Listmania: Metal Noise Top #5 Live Bands of 2025!

Not only did we get to witness a lot of top drawer live performances throughout the year that was 2025 but we also got to see a few bands that we never thought for a second we would get the chance to. For example, if you’d told us this time last year that American Metalcore heroes Still Remains would be returning to the United Kingdom for a full tour to celebrate the 25th Anniversary of their seminal album “Of Love And Lunacy” we’d have laughed! But it happened and we were lucky enough to witness one of those performances at this years incarnation of Reading Rising! Anyway… on to our top five live bands of 2025!

Everyone who has witnessed them will tell you that Florida Metalcore act Trivium are a phenomenal live band as so when they brought the 20th Anniversary of their seminal album “Ascendancy” to the O2 Arena in London it was always going to be a contender. A massive show, it lived up to every moment of the hype with even single song is a sing-a-long anthem and circle pits going off left right and center, an epic rendition of “Pull Harder on the Strings of Your Martyr” and of course personal favourite  “Like Light to the Flies” being just two highlights of an insane performance. We even got to see them again at Bloodstock Open Air Festival but that show on 4th February is the one that lives longest in the memory banks.

On the subject of bands we had the good fortune to see more than once in 2025, Corby’s finest Raging Speedhorn were absolutely crushing at Camden Underworld in March. The show was one in support of their current album “Nightwolf” and packed full of fuzzy riffs fit for worship soaked in feedback. The six piece have more energy than the Duracell Bunny after a four pack of Monster Ultra and point blank refuse to rest on their legacy, the new cuts giving them a wealth of ferociously fun material to bolster their discography. “Every Night’s Alright for Fighting” is a crushing sing-a-long anthem and the Sludge Metal purveyors are just as dangerous today as they were twenty five years ago.. not only are they growing old disgracefully but they’re also “Hard To Kill”.

A return for the self proclaimed “dirtbags from the North” to the Sophie Lancaster stage at this summers incarnation of Bloodstock Open Air Festival meant it was party time as Waterlines took the roof off the tent. Not only do they specialize in venting their pain over EDM beats and DJent fuelled riffs but also getting people moving with their infamous daisy chain gang dance move, not unlike that Can Can ensuring that everyone ends up in a sweaty mess. Their pairing of “Pretty Green Eyes” and “Elysium” by Ultrabeat as a single entity is also a thumping heavy nostalgia trip that is very much the sing-a-long anthem so it you get the opportunity, don’t sleep on seeing them! They’re as much fun as you can have without losing a limb.
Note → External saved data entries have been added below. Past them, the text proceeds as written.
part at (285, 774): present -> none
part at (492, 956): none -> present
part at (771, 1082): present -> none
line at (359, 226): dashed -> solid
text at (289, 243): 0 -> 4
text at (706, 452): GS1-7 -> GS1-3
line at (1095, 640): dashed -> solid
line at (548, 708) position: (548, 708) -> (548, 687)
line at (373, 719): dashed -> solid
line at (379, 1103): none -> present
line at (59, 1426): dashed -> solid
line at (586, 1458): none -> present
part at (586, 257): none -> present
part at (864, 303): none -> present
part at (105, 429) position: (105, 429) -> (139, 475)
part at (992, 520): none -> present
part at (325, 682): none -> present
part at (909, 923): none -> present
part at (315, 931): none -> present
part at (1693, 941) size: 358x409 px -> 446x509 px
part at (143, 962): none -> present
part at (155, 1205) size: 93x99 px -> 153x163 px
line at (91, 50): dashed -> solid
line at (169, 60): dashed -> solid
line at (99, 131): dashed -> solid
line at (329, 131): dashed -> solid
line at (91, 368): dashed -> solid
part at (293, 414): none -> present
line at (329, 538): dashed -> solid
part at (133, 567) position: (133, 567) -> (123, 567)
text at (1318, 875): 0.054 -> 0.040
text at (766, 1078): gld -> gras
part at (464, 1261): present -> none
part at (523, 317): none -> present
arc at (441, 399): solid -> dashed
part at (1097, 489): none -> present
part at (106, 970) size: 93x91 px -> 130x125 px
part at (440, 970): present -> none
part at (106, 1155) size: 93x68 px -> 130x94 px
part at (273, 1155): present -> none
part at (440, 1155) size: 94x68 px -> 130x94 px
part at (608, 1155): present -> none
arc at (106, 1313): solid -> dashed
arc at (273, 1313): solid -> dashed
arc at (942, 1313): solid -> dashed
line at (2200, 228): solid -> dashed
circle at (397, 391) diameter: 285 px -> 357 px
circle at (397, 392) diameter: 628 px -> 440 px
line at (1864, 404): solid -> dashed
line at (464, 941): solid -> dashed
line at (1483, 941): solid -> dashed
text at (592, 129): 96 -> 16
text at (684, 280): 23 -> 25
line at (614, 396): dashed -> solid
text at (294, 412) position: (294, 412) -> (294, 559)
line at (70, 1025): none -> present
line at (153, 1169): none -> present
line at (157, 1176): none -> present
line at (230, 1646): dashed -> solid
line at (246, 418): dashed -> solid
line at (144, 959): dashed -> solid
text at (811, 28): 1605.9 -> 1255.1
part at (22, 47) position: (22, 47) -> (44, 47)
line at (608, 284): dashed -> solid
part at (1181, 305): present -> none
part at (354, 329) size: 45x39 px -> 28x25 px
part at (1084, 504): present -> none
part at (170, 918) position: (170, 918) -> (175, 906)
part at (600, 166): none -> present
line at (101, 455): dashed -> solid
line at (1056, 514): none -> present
One of the highlights of Slammer Festival at Manchester Rebellion in October was a full EP performance of “Journey to the Sun” from Birmingham Cinematic DJent pioneers Vanitas. Somehow they have done the seemingly impossible and found a formula to take their already incredible studio sounds and inject a little more energy and joie de vivre to give us live performances that are utterly enthralling. From the thunderous drumming through the intricate riffs and tapping sections to captivating vocals of both achingly beautiful clean and brutally harsh styles, Vanitas have it all. They’re a band who should be touring Europe in the not to distant future on this evidence.

Specializing in longer compositions means that you have to work a little bit harder to translate those songs into something that carries across live which makes it all the more impressive that Æl-Fierlen are on this list at the end of their first full year of playing shows. They put on a captivating performance at this years incarnation of Oxford’s finest Metal Weekender Rabidfest, their soul stirring and intoxicating anthems leaving the crowd mesmerized. Who says that folk inspired Post-Black Metal of delicate clean sung vocals and intricate guitars building to powerful crescendos with harsh unclean outbursts can’t work in a festival setting?!